### Task requirements
Present as a numbered list the lines of the items beginning at the line that contains "Source code" and ending after the line that contains "A Java framework", with blank lines omitted. Include only the text and leave out the pictures.
(Provided data)
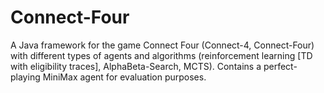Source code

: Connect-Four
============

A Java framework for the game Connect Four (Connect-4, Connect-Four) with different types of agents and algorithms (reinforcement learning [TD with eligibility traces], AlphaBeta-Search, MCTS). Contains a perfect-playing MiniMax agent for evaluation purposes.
(End Provided data)
(Provided data)
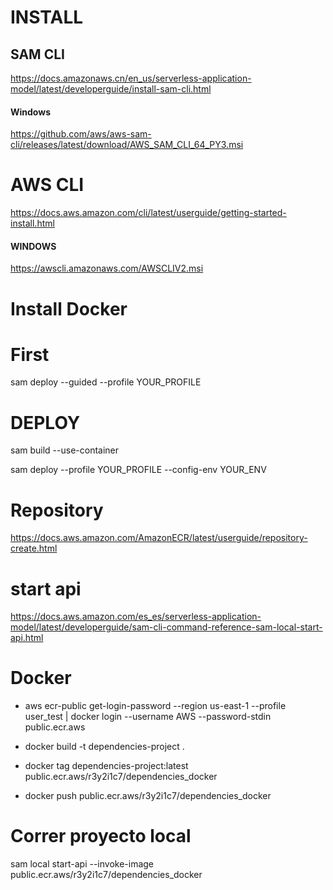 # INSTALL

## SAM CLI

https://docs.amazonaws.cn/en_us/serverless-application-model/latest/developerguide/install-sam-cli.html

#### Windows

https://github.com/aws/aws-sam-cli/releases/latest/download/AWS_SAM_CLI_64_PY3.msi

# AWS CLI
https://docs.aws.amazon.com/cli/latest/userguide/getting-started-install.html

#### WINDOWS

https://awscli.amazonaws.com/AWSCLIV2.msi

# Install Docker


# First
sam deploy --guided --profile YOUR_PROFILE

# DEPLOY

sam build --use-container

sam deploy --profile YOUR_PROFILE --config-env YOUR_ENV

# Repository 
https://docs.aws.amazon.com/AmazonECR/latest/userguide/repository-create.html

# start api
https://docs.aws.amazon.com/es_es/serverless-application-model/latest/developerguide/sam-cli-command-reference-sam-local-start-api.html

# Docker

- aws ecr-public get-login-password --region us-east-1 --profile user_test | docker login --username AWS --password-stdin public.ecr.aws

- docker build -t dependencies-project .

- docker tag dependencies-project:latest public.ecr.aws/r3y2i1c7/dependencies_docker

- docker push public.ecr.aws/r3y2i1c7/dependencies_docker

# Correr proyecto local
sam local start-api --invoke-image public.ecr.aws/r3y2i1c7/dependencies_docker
(End Provided data)
### Response
1. Source code
2. : Connect-Four
3. ============
4. A Java framework for the game Connect Four (Connect-4, Connect-Four) with different types of agents and algorithms (reinforcement learning [TD with eligibility traces], AlphaBeta-Search, MCTS). Contains a perfect-playing MiniMax agent for evaluation purposes.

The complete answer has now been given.